I built an anchor system for the Storm and had to test it out. The river has been at record low flows but that's what I have the raft for.😁. It worked well and I had the place to myself. This is a fun and maneuverable boat.


----------



## jamesthomas (Sep 12, 2010)

Love the steel plate anchor. What does it weigh and hows it hold?


----------



## ACLakey (Jan 14, 2022)

It came in at 20lb, I might add another 5lb but want to make a few more trips. It holds well, my anchor rope and the cleat weren't working well together.


----------



## Chapmatterson31 (May 4, 2021)

Sweet setup. Did you build your seat platform or purchase it? Also, what cooler are you running up front? I've got a mini max that I'm slowly getting set up as a fishing rig.


----------



## ACLakey (Jan 14, 2022)

The frame came with a poly deck and I drilled it for the seat. I am running a Canyon 55 and it is perfect for these sized boats.


----------



## Bootboy (Aug 25, 2020)

Steel tubing? Looks well done. 

Looking seriously at a mini max to setup in a similar way.


----------



## jamesthomas (Sep 12, 2010)

Make sure you crank the low pro holding the anchor extension down real good. It’s gonna want to pivot down when pulling the anchor up. I have also found that using another pulley attached to the anchor makes it much easier to retrieve although you have to pull in twice the rope.


----------



## ACLakey (Jan 14, 2022)

Thanks for the tip


----------



## ACLakey (Jan 14, 2022)

Bootboy said:


> Steel tubing? Looks well done.
> 
> Looking seriously at a mini max to setup in a similar way.

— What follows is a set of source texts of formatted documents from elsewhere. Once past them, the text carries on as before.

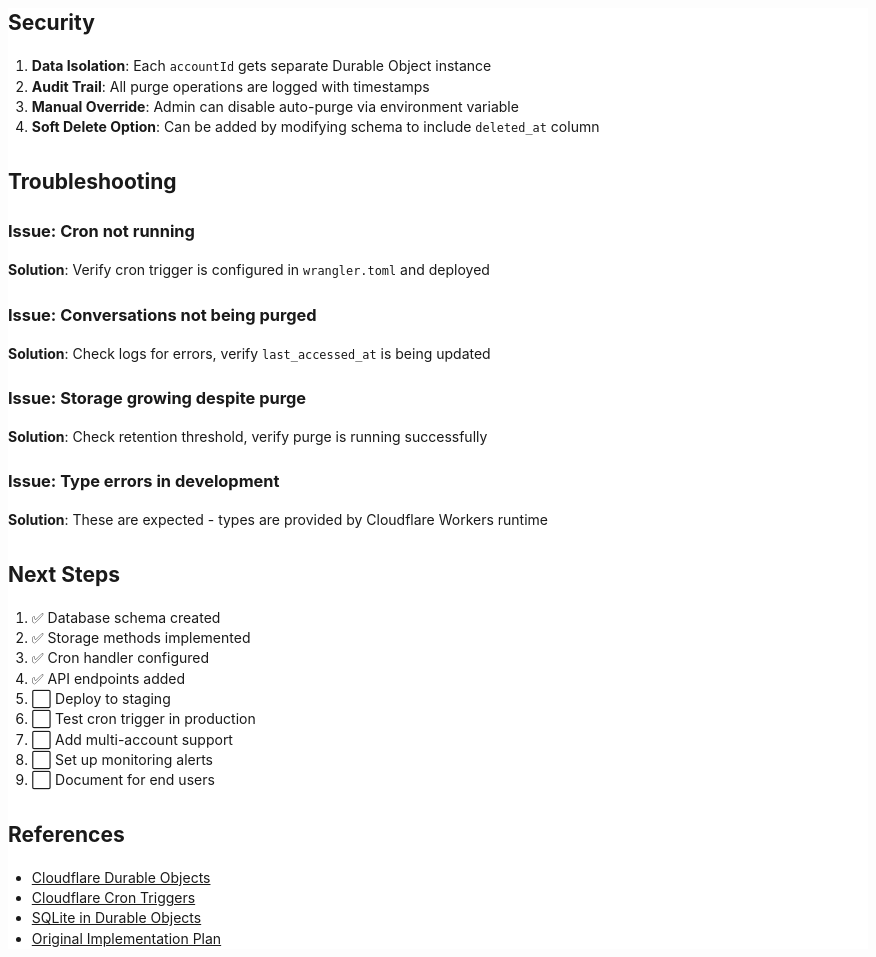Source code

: ## Security

1. **Data Isolation**: Each `accountId` gets separate Durable Object instance
2. **Audit Trail**: All purge operations are logged with timestamps
3. **Manual Override**: Admin can disable auto-purge via environment variable
4. **Soft Delete Option**: Can be added by modifying schema to include `deleted_at` column

## Troubleshooting

### Issue: Cron not running
**Solution**: Verify cron trigger is configured in `wrangler.toml` and deployed

### Issue: Conversations not being purged
**Solution**: Check logs for errors, verify `last_accessed_at` is being updated

### Issue: Storage growing despite purge
**Solution**: Check retention threshold, verify purge is running successfully

### Issue: Type errors in development
**Solution**: These are expected - types are provided by Cloudflare Workers runtime

## Next Steps

1. ✅ Database schema created
2. ✅ Storage methods implemented
3. ✅ Cron handler configured
4. ✅ API endpoints added
5. ⬜ Deploy to staging
6. ⬜ Test cron trigger in production
7. ⬜ Add multi-account support
8. ⬜ Set up monitoring alerts
9. ⬜ Document for end users

## References

- [Cloudflare Durable Objects](https://developers.cloudflare.com/durable-objects/)
- [Cloudflare Cron Triggers](https://developers.cloudflare.com/workers/configuration/cron-triggers/)
- [SQLite in Durable Objects](https://blog.cloudflare.com/sqlite-in-durable-objects/)
- [Original Implementation Plan](./CONVERSATION_PURGE_PLAN.md)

Yes on the steel. I painted with a hammer finished enamel paint and it is working well. I put some Gorilla tape on bottom to ride on the raft tubing.


----------



## Chapmatterson31 (May 4, 2021)

ACLakey said:


> The frame came with a poly deck and I drilled it for the seat. I am running a Canyon 55 and it is perfect for these sized boats.


What are the dimensions of your poly deck? I've got some extra plywood and I like the idea of having deck like that to row from, so I think I'm going to make one and see how it goes.


----------



## ACLakey (Jan 14, 2022)

I will throw a tape on it and get back to you, it was the stock polydeck that came from RMR. I was going to build one out of plywood and put side decks either side of the cooler as well.


----------